The amendment reads, “A well regulated militia, being necessary for the security of a free State, the right of the people to keep and bear Arms, shall not be infringed.”

To make matters more baffling, the court did rule that the Second Amendment originally preserved gun ownership to protect the “Militia which the States were expected to maintain.” The amendment “must be interpreted and applied with that end in view.”

(It also noted, however, that at the time “the Militia comprised all males physically capable of acting in concert for the common defense.”)

To the anti-gun crowd, it ends here. Case closed. Collective right. But what they miss is how the court “interpreted and applied with that end in view.”

The ruling makes no issue of the fact Miller and Layton were not militia members. Rather, Miller and Layton failed to prove a militia might use a sawed-off shotgun:

“In the absence of any evidence tending to show that possession or use of a ‘shotgun having a barrel of less than eighteen inches in length’ at this time has some reasonable relationship to the preservation or efficiency of a well regulated militia, we cannot say that the Second Amendment guarantees the right to keep and bear such an instrument. Certainly it is not within judicial notice that this weapon is any part of the ordinary military equipment or that its use could contribute to the common defense.”

It’s the type of gun, not the type of person. The majority judges in Parker (Laurence Silberman and Thomas Griffith) took note of this, striking down the handgun ban because “[t]here can be no question that most handguns” are indeed militia-type weapons. Did the third judge (Karen LeCraft Henderson) just not read carefully enough?

No. Actually, Henderson’s dissent follows Miller in ignoring an individual’s militia membership. She argued:

“[T]he right of the people to keep and bear arms relates to those Militia whose continued vitality is required to safeguard the individual States[.] I believe that, under Miller, the District is inescapably excluded from the Second Amendment because it is not a State.”

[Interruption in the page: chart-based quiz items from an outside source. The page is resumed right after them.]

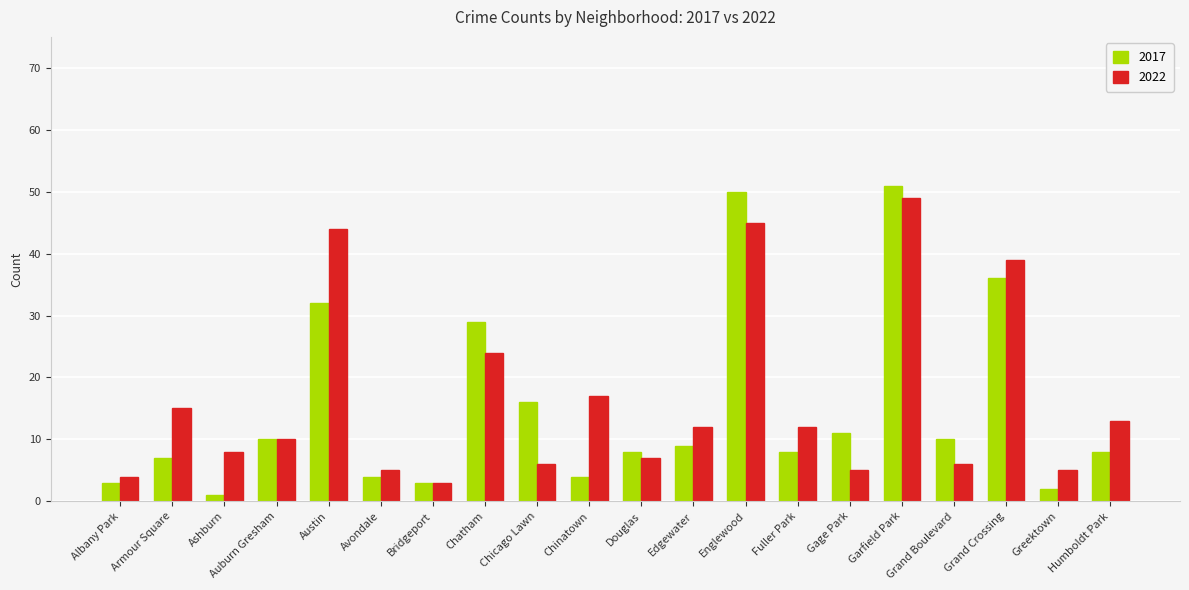

What is the label of the 12th bar from the right?

Chicago Lawn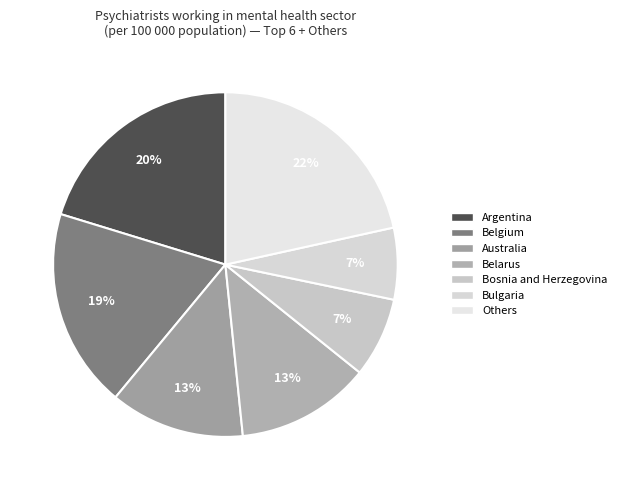

How many slices are in this pie chart?

7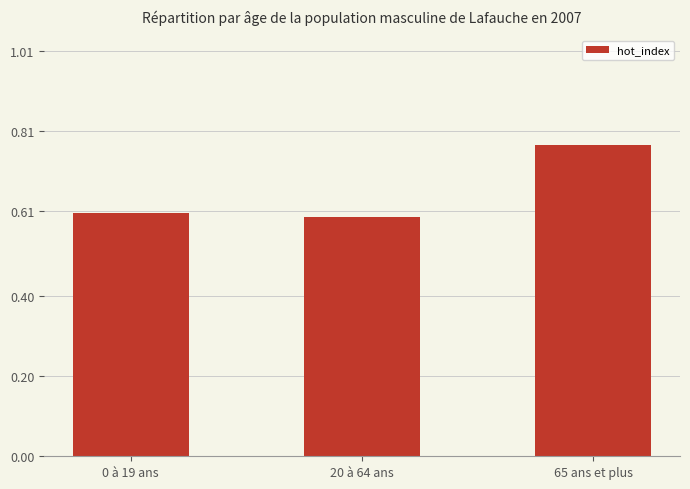

What is the label of the 1st bar from the right?

65 ans et plus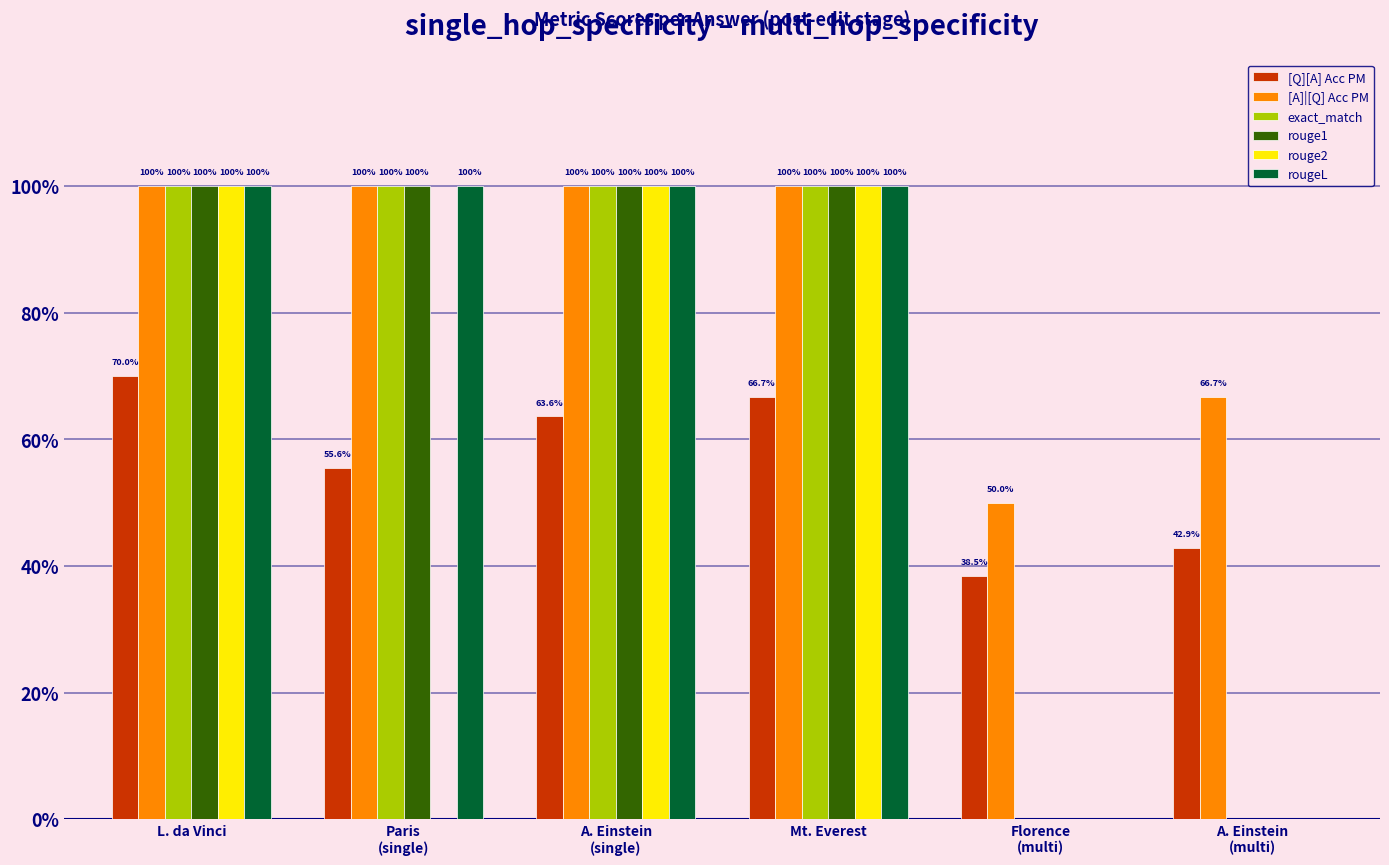

Is the value of exact_match at Mt. Everest greater than the value of [A]|[Q] Acc PM at L. da Vinci?

No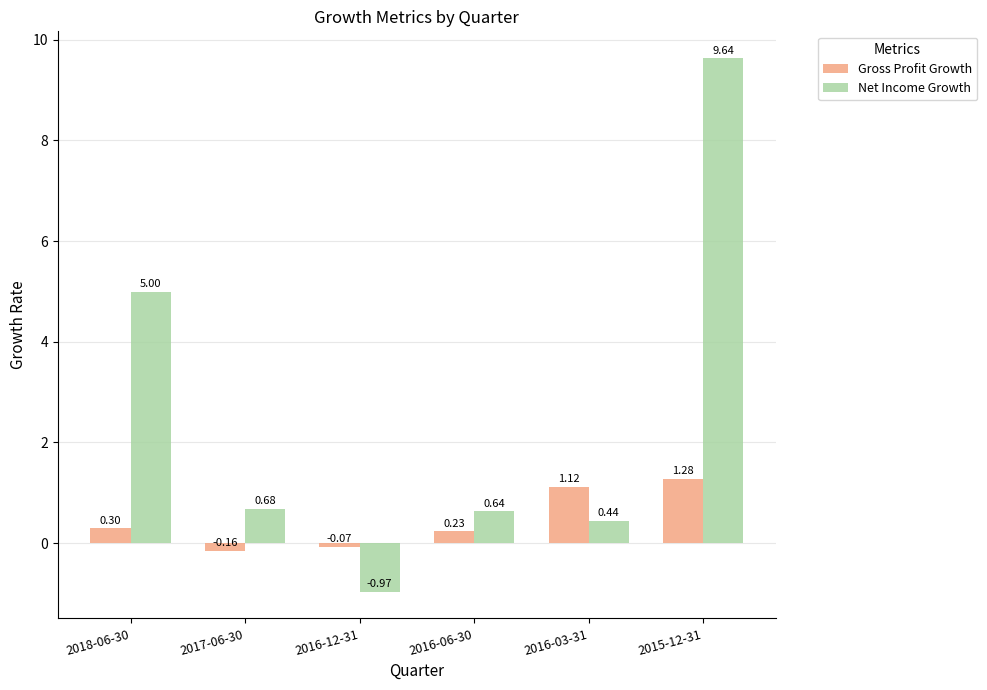

Which series has the largest range (max minus min)?

Net Income Growth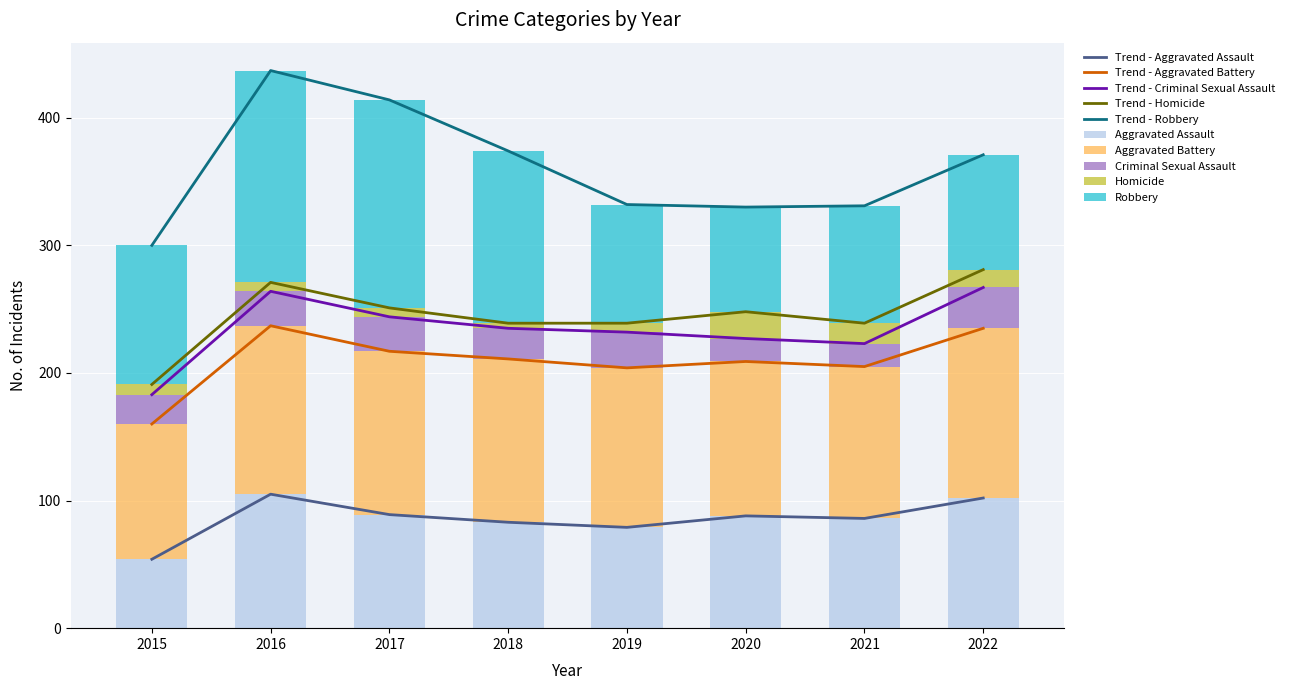

How many groups of bars are there?

8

In a footnote, Henderson even noted United States v. Verdugo-Urquidez, a case that ruled the term “the people” meant “a class of persons who are part of a national community” and specifically mentioned the Second Amendment. To this she responded that as the Tenth Amendment relegates some rights to the States, and not to the District, so does the Second.

In other words, here it’s the type of location, not the type of person. D.C. residents can add gun ownership to congressional votes on the list of rights they’re denied, but it makes no difference whether they’re in militias.

Even the majority’s opinion, of course, does not bind the Supreme Court — and all a dissenter can do is suggest. But the nation’s top judiciary has said little directly about the Second Amendment, so every line of reasoning is on the table.

(One should note that, while few cases deal directly with the Second Amendment, many rulings have mentioned the amendment in passing. As David Kopel et al. show in Supreme Court Gun Cases, these references have tended toward an individual rights interpretation.)

Should John Roberts and company adopt Henderson’s reasoning, it would delay a ruling on the Second Amendment for the nation at large, and it would deny a population of 580,000 the right to own a gun. But it would not write the Second Amendment into law as a collective right.

Gun rights supporters have every reason to worry about Parker‘s destiny. Despite two Bush appointees, the ruling is very much up for grabs. But they can take some comfort in that all three D.C. appeals judges saw no reason to declare gun rights a militia-only privilege.